▸ **Task input**:
+--

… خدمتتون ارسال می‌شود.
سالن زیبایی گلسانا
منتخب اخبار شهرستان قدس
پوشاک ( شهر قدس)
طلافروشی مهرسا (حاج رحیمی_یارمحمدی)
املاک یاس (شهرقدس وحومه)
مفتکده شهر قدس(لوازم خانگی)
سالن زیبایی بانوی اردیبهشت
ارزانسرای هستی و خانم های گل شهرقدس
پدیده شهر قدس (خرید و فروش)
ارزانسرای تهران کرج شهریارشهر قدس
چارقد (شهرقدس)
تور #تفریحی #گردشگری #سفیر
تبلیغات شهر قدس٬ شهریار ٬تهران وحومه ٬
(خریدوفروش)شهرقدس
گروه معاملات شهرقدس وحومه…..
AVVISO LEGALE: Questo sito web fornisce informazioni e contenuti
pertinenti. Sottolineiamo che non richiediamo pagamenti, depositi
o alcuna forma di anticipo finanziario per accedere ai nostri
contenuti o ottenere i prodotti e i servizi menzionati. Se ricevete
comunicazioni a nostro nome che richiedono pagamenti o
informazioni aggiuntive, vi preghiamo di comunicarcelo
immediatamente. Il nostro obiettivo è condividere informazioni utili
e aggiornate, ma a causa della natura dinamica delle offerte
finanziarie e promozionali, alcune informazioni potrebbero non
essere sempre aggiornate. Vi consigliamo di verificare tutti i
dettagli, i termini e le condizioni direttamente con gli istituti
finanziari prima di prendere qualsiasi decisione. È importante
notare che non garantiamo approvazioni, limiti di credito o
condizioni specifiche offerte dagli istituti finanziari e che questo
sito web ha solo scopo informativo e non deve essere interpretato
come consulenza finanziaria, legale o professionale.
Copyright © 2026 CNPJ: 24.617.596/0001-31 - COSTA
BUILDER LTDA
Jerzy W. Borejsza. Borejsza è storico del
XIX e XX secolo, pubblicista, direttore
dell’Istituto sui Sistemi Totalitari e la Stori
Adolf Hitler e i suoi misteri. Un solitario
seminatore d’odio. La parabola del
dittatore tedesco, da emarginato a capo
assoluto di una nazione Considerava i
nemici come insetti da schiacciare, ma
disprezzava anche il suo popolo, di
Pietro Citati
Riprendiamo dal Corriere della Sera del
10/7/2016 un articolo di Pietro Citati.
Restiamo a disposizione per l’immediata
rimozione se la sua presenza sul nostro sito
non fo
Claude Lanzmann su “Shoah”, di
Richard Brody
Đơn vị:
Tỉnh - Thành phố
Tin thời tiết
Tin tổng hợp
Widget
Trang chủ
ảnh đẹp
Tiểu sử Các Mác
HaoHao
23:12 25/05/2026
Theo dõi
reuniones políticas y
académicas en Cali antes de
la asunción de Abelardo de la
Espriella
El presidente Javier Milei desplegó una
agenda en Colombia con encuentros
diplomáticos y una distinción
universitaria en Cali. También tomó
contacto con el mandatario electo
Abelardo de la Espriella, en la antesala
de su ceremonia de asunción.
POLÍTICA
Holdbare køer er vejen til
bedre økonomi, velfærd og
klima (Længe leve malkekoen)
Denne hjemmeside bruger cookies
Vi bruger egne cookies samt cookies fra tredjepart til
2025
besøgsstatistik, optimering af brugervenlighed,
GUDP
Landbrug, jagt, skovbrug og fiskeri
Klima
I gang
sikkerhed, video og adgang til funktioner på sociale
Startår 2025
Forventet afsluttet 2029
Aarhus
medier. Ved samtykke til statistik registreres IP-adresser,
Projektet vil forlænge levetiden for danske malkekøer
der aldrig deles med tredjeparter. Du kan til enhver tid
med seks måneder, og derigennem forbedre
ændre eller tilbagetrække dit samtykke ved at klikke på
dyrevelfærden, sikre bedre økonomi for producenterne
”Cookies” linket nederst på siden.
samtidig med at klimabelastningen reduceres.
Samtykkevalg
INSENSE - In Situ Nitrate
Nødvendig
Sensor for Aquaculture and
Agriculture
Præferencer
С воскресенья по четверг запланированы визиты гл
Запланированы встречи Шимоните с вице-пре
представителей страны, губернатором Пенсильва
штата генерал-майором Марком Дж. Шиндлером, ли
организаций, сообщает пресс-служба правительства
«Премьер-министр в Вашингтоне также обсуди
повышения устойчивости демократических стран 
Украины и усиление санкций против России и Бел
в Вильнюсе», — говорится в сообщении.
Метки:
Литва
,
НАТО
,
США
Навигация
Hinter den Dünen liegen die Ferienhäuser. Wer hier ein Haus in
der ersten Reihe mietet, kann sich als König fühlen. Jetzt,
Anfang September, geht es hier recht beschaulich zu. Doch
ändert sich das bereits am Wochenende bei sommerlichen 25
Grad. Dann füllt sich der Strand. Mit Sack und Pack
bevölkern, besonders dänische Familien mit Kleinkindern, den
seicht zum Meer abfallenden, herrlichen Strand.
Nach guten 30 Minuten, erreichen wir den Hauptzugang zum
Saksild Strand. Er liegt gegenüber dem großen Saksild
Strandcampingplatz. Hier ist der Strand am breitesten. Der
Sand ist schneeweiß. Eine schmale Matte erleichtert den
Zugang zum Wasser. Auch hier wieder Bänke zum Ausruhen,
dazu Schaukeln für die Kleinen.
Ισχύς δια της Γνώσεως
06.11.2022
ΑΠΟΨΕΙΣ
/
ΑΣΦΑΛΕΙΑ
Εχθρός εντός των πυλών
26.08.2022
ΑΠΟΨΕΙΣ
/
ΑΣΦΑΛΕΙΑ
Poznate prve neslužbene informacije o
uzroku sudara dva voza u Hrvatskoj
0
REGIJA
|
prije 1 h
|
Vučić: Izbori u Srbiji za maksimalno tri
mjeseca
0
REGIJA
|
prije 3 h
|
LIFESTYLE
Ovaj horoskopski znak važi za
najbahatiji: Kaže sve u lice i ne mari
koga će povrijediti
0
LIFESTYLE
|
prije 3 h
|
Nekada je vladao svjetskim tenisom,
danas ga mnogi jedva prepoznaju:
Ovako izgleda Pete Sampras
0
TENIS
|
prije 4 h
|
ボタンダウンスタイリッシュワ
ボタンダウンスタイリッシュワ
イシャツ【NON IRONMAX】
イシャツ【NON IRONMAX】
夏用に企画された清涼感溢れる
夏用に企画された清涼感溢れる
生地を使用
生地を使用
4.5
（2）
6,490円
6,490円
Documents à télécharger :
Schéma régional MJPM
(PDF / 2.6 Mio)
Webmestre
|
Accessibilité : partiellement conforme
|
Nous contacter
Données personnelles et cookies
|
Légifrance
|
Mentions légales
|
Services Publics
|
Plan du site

+--

▸ **Activity**: Show each line from the entries above that contains the word "contenuti", counting only matches with the same case.

▸ **Reply to the task**:
AVVISO LEGALE: Questo sito web fornisce informazioni e contenuti
contenuti o ottenere i prodotti e i servizi menzionati. Se ricevete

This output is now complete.